The number of demonstrators killed in the Sulaymaniyah city of South Kurdistan since the protests began on December 2 has risen to six. All deaths were caused by the use of firearms by security forces of the two major governing parties, KDP (Kurdistan Democratic Party) and PUK (Patriotic Union of Kurdistan). Among the victims are also at least two minors. One of the victims is a sixteen-year-old, named Emir Ubed, who was shot dead yesterday in Said Sadiq. He died of his injuries on Tuesday in a hospital in central Sulaymaniyah.
Also in Said Sadiq, a twelve-year-old named Herêm Eli was shot dead today. The death has been confirmed by the district press spokesman, Taha Ahmed. According to Ahmed, ten demonstrators and four police officers have also been injured in Said Sadiq in the past 24 hours.

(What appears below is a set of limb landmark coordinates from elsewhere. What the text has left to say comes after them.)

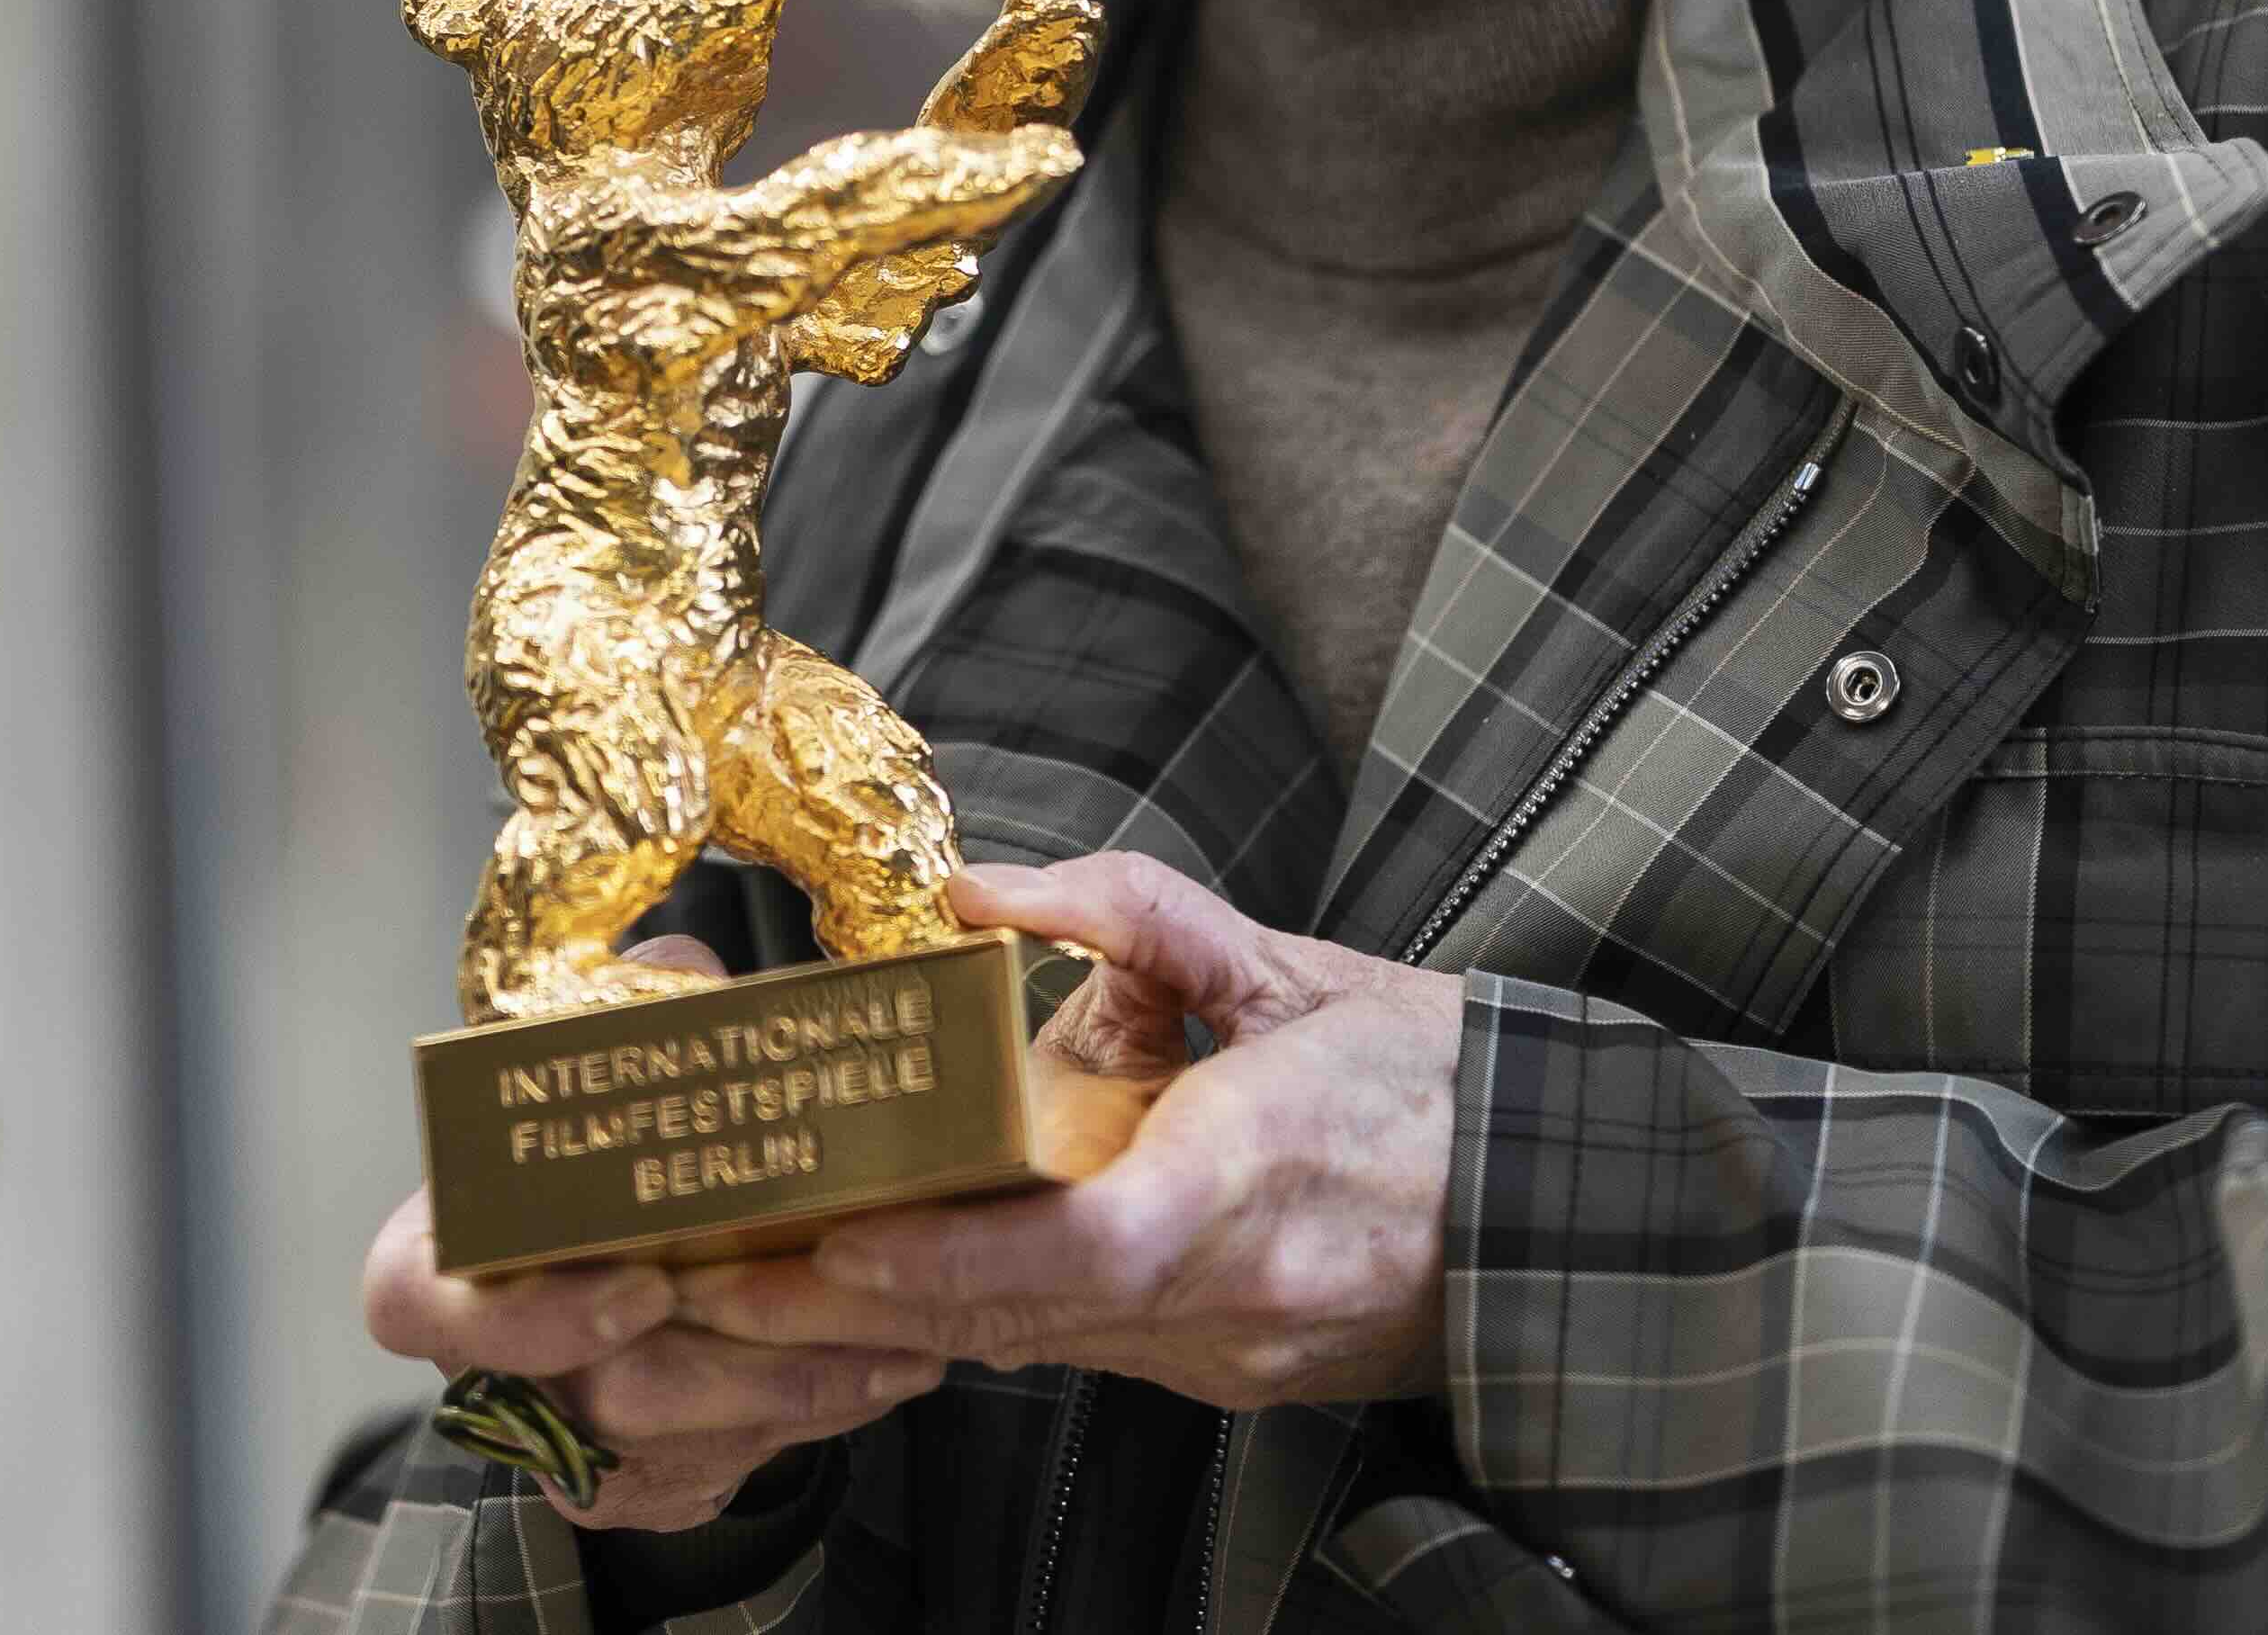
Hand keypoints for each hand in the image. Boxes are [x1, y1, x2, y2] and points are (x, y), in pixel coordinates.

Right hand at [358, 938, 944, 1530]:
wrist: (627, 1228)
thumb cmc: (607, 1132)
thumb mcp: (607, 1048)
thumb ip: (636, 1005)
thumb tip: (692, 976)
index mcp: (444, 1250)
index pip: (418, 1305)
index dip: (528, 1312)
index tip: (647, 1286)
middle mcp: (489, 1357)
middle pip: (595, 1396)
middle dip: (736, 1369)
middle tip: (847, 1315)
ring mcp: (556, 1430)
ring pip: (673, 1448)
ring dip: (799, 1396)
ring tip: (907, 1341)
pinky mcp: (628, 1478)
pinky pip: (713, 1474)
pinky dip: (806, 1427)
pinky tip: (885, 1371)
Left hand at [669, 857, 1462, 1412]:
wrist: (1557, 1202)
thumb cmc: (1431, 1074)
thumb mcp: (1290, 955)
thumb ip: (1132, 909)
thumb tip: (978, 889)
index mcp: (1260, 1166)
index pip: (1088, 1244)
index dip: (952, 1255)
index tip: (838, 1239)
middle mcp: (1238, 1287)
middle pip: (1019, 1322)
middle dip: (855, 1311)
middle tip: (710, 1284)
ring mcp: (1231, 1352)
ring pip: (1033, 1350)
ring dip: (894, 1330)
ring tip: (751, 1295)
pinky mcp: (1227, 1378)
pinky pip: (1080, 1355)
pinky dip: (982, 1328)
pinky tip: (885, 1300)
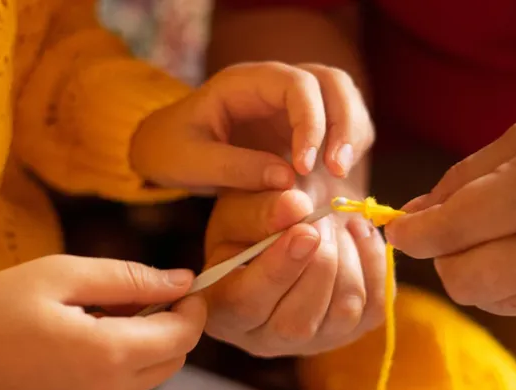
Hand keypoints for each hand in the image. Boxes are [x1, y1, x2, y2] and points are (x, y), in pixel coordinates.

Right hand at [0, 255, 205, 389]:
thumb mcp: (60, 275)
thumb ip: (129, 278)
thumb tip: (181, 280)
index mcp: (108, 355)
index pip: (183, 336)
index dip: (193, 308)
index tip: (182, 285)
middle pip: (173, 361)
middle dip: (171, 326)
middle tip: (134, 295)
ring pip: (147, 378)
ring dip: (143, 345)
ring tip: (97, 314)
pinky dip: (117, 365)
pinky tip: (78, 342)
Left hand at [131, 62, 372, 192]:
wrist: (164, 151)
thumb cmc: (171, 150)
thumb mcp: (190, 162)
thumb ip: (234, 168)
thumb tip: (288, 180)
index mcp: (246, 82)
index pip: (297, 84)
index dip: (310, 122)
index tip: (304, 167)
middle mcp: (276, 86)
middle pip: (332, 83)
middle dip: (344, 124)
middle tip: (337, 170)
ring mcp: (292, 105)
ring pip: (344, 100)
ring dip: (351, 135)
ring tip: (339, 175)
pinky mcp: (302, 128)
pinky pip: (339, 127)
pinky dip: (347, 147)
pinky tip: (336, 175)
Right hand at [203, 175, 385, 357]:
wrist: (291, 221)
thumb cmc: (253, 216)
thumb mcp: (239, 205)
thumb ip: (261, 210)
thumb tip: (296, 210)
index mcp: (222, 310)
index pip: (246, 304)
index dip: (278, 269)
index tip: (305, 230)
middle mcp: (264, 338)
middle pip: (297, 322)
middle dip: (319, 262)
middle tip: (321, 214)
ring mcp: (312, 341)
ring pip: (342, 312)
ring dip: (346, 257)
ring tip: (334, 220)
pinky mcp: (352, 331)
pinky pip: (376, 304)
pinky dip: (373, 260)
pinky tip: (355, 231)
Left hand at [385, 92, 515, 322]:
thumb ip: (459, 182)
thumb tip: (410, 220)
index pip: (451, 230)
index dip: (411, 234)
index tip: (397, 229)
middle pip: (462, 280)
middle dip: (443, 258)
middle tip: (453, 232)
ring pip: (488, 299)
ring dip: (477, 272)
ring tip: (507, 235)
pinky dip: (511, 284)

In Takiya near Chamchamal, security forces also opened fire on a demonstration. A 28-year-old activist was killed, and four others were injured, some of them seriously. In response, protesters set fire to the local KDP office. Three injured people were reported from Ranya. In Kelar in the Germiyan region, security forces were thrown stones by protesters. In Xurmal, Qeladiz, Kifrî, Zerayen, Pîremegrûn and Şarezu, too, several people took to the streets again.
Background of the protests in South Kurdistan
Frustrated by South Kurdistan’s regional government in Hewlêr (Erbil), protests have been flaring up and down for months. Resignation and pessimism are spreading, especially among the younger generation, which is demanding reforms, co-determination and democracy. The economic stagnation, rampant youth unemployment and the omnipotence of the clans is making young people desperate. The government is incapable of providing elementary services, civil servants' salaries have again not been paid for months or have been cut, university graduates have no prospects, and there is no regular electricity or a well-functioning water supply anyway. The region imports everything, but produces nothing, and is largely dependent on the Ankara regime. Occupation attempts and attacks by Turkey that violate international law are tolerated or even supported. The name Barzani characterizes the balance of power, and the nepotism and corruption that have become established in recent years are becoming increasingly visible. Any resistance to the clan's concentration of power is crushed.
In April, the Iraqi central government finally stopped transferring its monthly 12.6 % share from the state budget to the Southern Kurdish leadership because the KDP in return had not delivered the planned 250,000 barrels of oil to Baghdad. Hewlêr prefers to export South Kurdistan's oil independently of Iraq, for example to Turkey. There it currently delivers 450,000 barrels per day. But the lack of the budget share, which corresponds to currently about 900 billion Dinar (623 million Euro) per month, put the budget of the autonomous region under pressure in the course of the Coronavirus pandemic. Many of the demonstrators are public employees, a large number of them teachers - South Kurdistan has a large civil service, about one million of the five million inhabitants of the region are state employees. They have had to endure missing wages for years.
Although Baghdad and Hewlêr reached an agreement last week in the dispute over the budget share, the announced salary payments proved to be nothing more than hot air. Meanwhile, the protest movement has announced that it will expand the demonstrations.